▸ **Brief**: Retype the entries below word for word, leaving out every picture.

▸ **Records excerpted from a collection**:
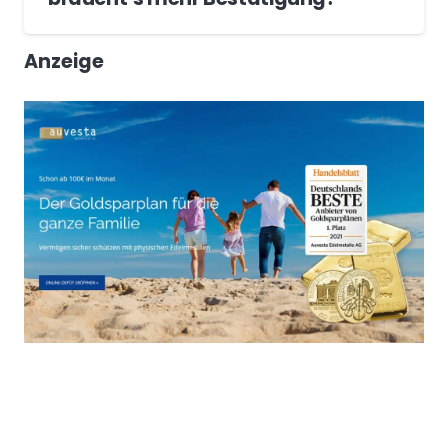
Anzeige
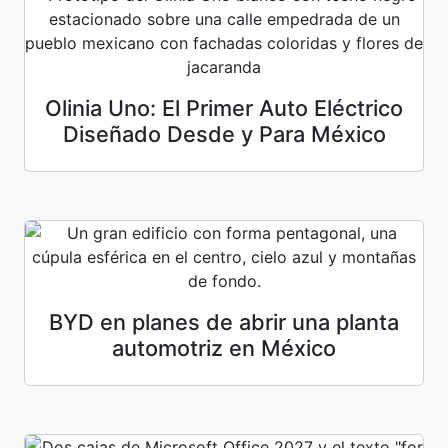
Olinia Uno: El Primer Auto Eléctrico
Diseñado Desde y Para México
BYD en planes de abrir una planta
automotriz en México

▸ **Task result**:
Anzeige
Olinia Uno: El Primer Auto Eléctrico
Diseñado Desde y Para México
BYD en planes de abrir una planta
automotriz en México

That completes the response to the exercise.